What you will do> If a picture appears in the records, skip it; copy everything else exactly.

Data records>
------------------------------------------------------------------------
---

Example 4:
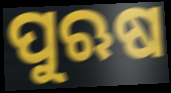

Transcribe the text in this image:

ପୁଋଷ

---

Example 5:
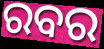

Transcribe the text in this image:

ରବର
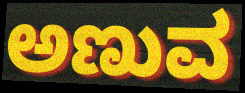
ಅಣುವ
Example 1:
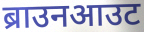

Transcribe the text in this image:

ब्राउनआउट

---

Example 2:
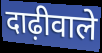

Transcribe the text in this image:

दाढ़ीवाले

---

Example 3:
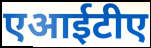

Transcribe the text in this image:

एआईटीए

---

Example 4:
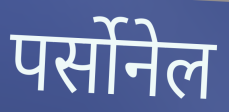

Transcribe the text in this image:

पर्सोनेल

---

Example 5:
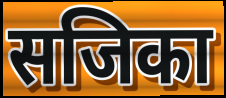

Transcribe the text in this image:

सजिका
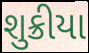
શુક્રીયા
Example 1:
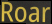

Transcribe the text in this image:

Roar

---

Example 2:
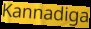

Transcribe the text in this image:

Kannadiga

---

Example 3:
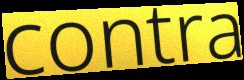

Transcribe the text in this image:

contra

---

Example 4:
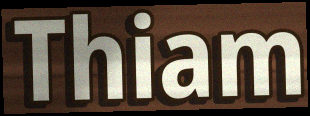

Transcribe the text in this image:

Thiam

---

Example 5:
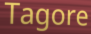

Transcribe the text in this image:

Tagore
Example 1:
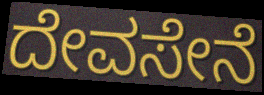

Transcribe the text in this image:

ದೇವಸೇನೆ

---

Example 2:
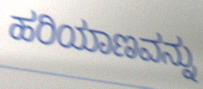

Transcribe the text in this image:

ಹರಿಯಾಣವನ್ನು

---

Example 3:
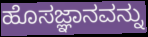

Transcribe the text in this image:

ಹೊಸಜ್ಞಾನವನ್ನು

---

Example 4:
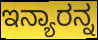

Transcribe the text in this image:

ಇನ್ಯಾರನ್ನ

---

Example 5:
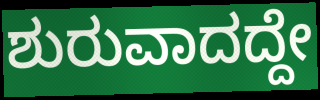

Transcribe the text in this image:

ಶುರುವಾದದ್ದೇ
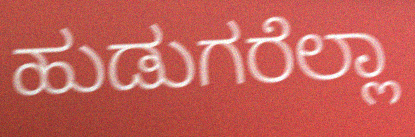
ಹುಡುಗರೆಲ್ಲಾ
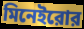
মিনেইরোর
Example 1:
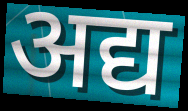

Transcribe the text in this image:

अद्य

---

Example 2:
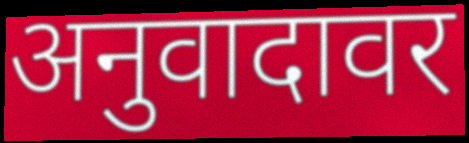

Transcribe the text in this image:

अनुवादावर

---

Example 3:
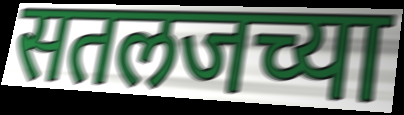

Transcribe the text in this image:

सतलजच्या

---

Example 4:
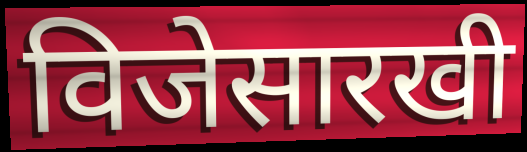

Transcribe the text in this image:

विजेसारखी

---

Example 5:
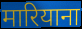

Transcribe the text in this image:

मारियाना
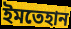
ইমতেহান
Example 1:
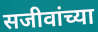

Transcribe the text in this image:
------------------------------------------------------------------------
Answer box>
---

Example 4:

Transcribe the text in this image:

ପୁଋଷ

---

Example 5:

Transcribe the text in this image:

ରବର
ಅಣುವ
Example 1:

Transcribe the text in this image:

ब्राउनआउट

---

Example 2:

Transcribe the text in this image:

दाढ़ीवाले

---

Example 3:

Transcribe the text in this image:

एआईटीए

---

Example 4:

Transcribe the text in this image:

पर्सोनेल

---

Example 5:

Transcribe the text in this image:

सजिका
શુક્રીયા
Example 1:

Transcribe the text in this image:

Roar

---

Example 2:

Transcribe the text in this image:

Kannadiga

---

Example 3:

Transcribe the text in this image:

contra

---

Example 4:

Transcribe the text in this image:

Thiam

---

Example 5:

Transcribe the text in this image:

Tagore
Example 1:

Transcribe the text in this image:

ದೇವಸೇನೆ

---

Example 2:

Transcribe the text in this image:

ಹರಿಯಾಣವನ್ನು

---

Example 3:

Transcribe the text in this image:

ಹೊಸಜ್ಞಾನವನ್ನು

---

Example 4:

Transcribe the text in this image:

ಇನ್ಯಾರನ್ನ

---

Example 5:

Transcribe the text in this image:

ಶುರುವಾದದ್ದೇ
ಹುಡುಗರೆಲ್ಲಾ
মিনেইরোর
Example 1:

Transcribe the text in this image:

अद्य

---

Example 2:

Transcribe the text in this image:

अनुवादावर

---

Example 3:

Transcribe the text in this image:

सतलजच्या

---

Example 4:

Transcribe the text in this image:

विजेसारखी

---

Example 5:

Transcribe the text in this image:

मारियाना
ইমতেহান
Example 1:

Transcribe the text in this image:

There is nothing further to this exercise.